Start of Exercise material

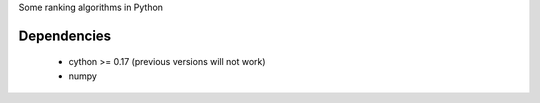 Some ranking algorithms in Python

Dependencies
------------

  - cython >= 0.17 (previous versions will not work)
  - numpy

End of Exercise material

Write every entry out again exactly, dropping the pictures.

Result for this exercise
 Some ranking algorithms in Python

Dependencies
------------

  - cython >= 0.17 (previous versions will not work)
  - numpy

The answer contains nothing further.